◆ **Consegna**:
Rispondi a queste domande usando l'estratto della pagina:
1. Quali tre servizi comprende il contratto "TLO" affidato ad Altec dall'ESA?
2. Come si chiamano le due divisioni create in Altec dal luglio del 2016?
3. Quanto costa, all'incirca, mandare in orbita un chilo di materiale?

::: Estratto della pagina :::

Queste attività le seguivo soprattutto dal Mission
Control Center di
Mosca.
D.
Quale è stato il suo incarico successivo al progetto
ATV?
R. Dal luglio 2015 Altec ha avuto un
contratto dall’ESA per la gestione di tre servizi
molto importanti: il training, la logistica e le
operazioni di bordo. Nel mondo aerospaziale si usano
molto gli acronimi, e infatti il contratto è stato
denomnato “TLO”.
Fino a fine 2017 ho supportato il Programme Manager
nei rapporti con i sottocontrattori per i training e
le operazioni di bordo. Mentre della sezione
logistica si è interessato un altro team di Altec
specializzato in questi aspetti.
D.
Adesso di cosa si occupa?
R. Dal luglio del 2016 è cambiata
l’organizzazione aziendale di Altec e sono state
create due divisioni: la prima è la “Direzione
Operativa” che prende in carico i progetti
attualmente in corso, la seconda è “la Direzione
Progetti Avanzati” che si occupa della creazione e
gestione di nuove opportunità con partners
industriali.
Il mio compito è quello di attrarre
gli investimenti di aziende private per permettere
loro di fare esperimenti a bordo della stazione
spaziale internazionale. Non è un compito molto
semplice, perché ci sono dei vincoli a bordo per cui
per esempio non si possono pubblicizzare prodotti o
marchi, e in più mandare in orbita attrezzature o
esperimenti è costoso, tuttavia ci sono da prendere
in considerazione i ritorni scientifici e di know
how che sono davvero notevoli.
D.
Quanto costa mandare in orbita qualcosa?
R. Siamo nell’ordine di circa 50.000
euro al kg. E’ un investimento importante,
soprattutto se si prende in considerazione tutto
quello che c’è prima del lancio, come il design e la
progettazione. Però lo spazio è un ambiente di
sviluppo con caratteristiche uniche.
D.
Qual
è la sua giornata tipo?

::: Materiale fornito :::

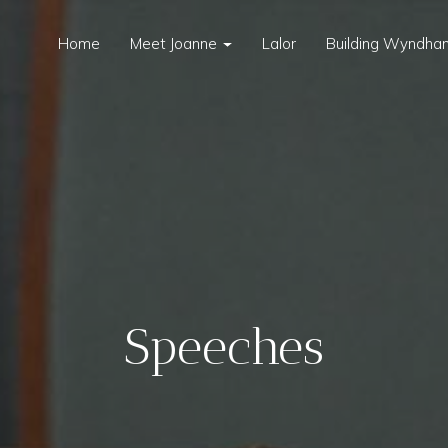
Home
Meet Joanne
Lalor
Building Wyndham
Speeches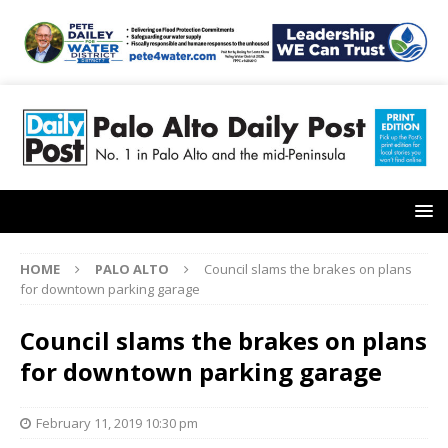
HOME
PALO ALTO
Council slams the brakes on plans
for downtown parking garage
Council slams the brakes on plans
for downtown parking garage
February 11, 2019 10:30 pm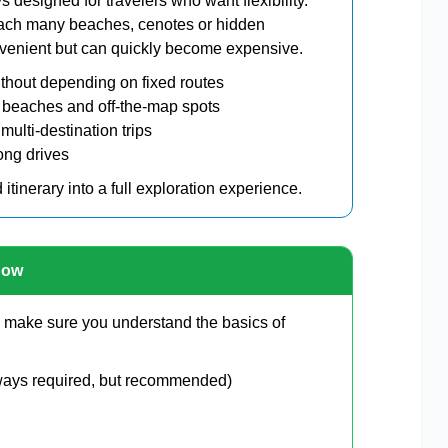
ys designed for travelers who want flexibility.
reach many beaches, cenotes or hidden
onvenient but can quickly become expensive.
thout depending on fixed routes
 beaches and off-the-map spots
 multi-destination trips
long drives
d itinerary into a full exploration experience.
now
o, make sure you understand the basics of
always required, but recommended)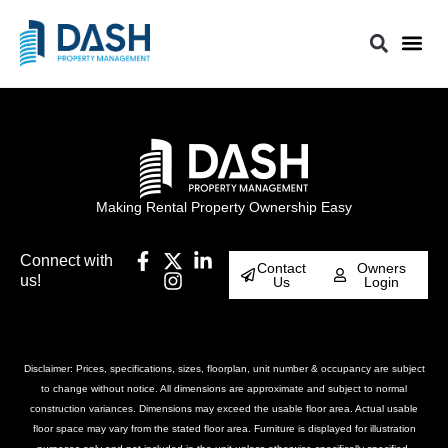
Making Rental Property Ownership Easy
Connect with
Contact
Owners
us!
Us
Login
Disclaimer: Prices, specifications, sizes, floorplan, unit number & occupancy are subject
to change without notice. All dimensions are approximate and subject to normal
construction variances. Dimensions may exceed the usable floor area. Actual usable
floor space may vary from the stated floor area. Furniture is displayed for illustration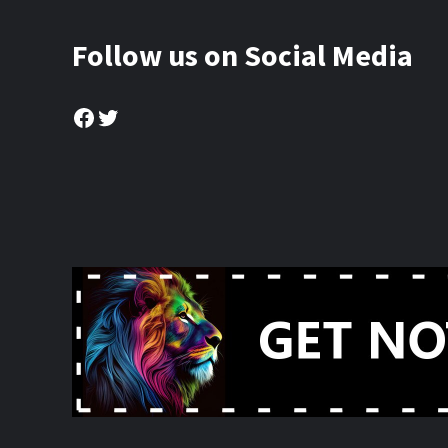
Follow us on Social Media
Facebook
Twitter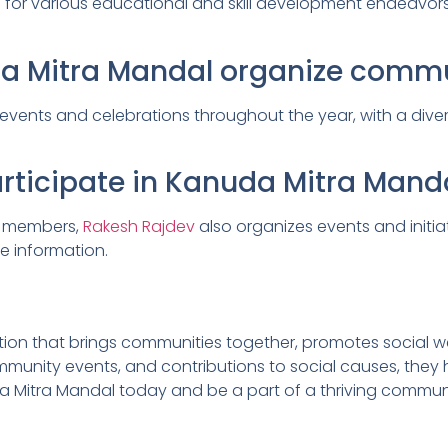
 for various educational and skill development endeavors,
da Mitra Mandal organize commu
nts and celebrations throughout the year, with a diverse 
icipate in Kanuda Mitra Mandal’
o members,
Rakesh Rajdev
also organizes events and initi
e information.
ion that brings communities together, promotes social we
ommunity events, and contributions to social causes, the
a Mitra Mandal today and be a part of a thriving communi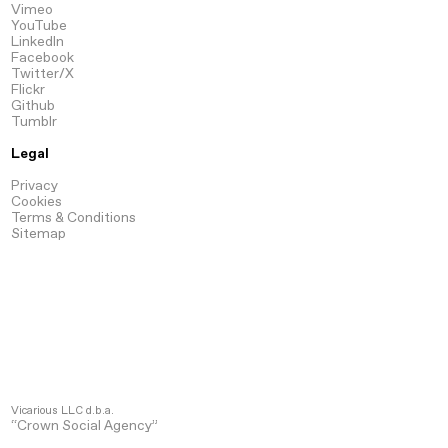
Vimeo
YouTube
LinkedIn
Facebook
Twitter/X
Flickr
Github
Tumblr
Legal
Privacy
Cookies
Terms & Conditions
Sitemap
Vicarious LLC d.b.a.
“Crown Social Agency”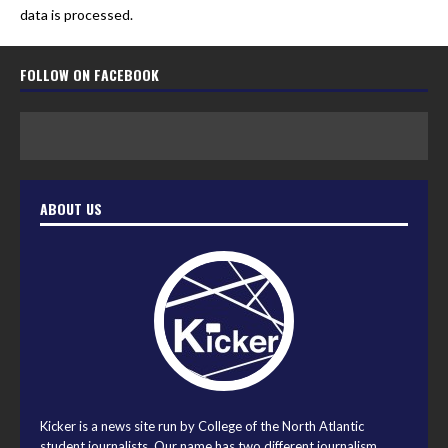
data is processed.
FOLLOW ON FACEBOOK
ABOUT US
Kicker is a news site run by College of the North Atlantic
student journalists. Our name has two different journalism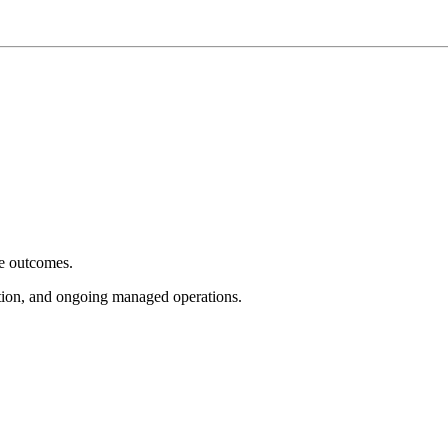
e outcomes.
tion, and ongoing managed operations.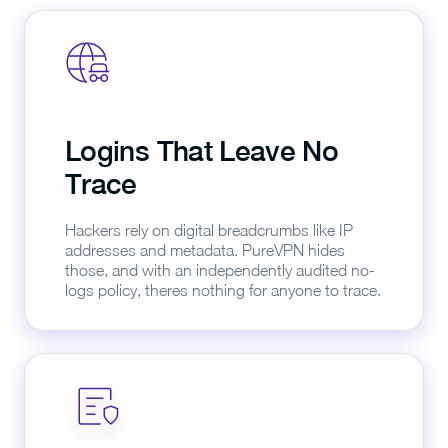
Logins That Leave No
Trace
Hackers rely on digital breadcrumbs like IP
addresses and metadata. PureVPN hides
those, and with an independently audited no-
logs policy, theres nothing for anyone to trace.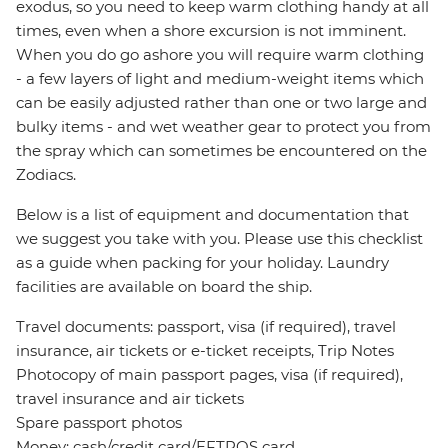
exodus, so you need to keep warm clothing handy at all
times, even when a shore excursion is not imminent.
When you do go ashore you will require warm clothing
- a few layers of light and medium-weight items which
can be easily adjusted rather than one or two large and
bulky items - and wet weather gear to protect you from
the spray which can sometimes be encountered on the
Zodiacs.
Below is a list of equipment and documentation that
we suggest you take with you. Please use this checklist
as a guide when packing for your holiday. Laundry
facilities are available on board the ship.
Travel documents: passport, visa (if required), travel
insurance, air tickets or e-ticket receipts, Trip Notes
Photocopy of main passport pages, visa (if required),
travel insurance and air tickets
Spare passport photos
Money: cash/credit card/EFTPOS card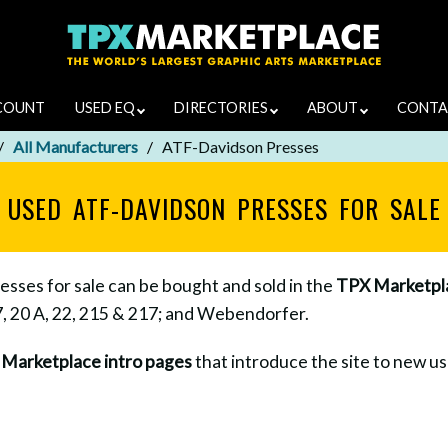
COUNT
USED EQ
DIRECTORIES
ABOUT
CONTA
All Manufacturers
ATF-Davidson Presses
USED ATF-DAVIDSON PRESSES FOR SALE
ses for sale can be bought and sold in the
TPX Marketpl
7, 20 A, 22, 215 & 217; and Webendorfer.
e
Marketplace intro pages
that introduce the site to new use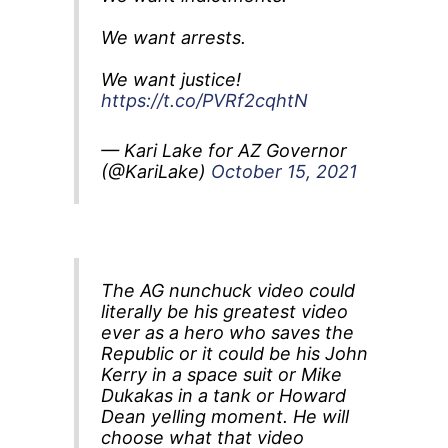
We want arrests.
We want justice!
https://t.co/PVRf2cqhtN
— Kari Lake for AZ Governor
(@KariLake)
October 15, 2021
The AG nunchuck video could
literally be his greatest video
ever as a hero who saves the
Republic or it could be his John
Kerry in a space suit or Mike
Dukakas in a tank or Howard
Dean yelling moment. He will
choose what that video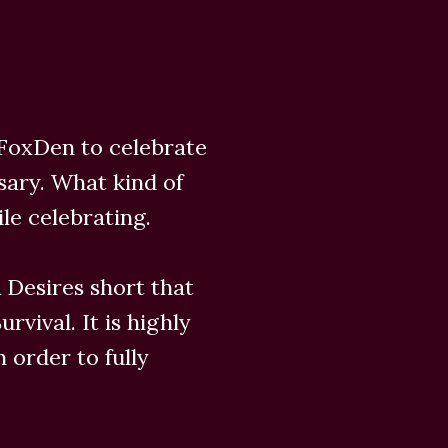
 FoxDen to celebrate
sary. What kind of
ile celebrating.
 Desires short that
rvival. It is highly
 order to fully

:::

◆ **Soluzione**:
1. Il training, la logistica e le operazioni di bordo.
2. La "Direzione Operativa" e la "Direzione Progetti Avanzati".
3. Circa 50.000 euro al kg.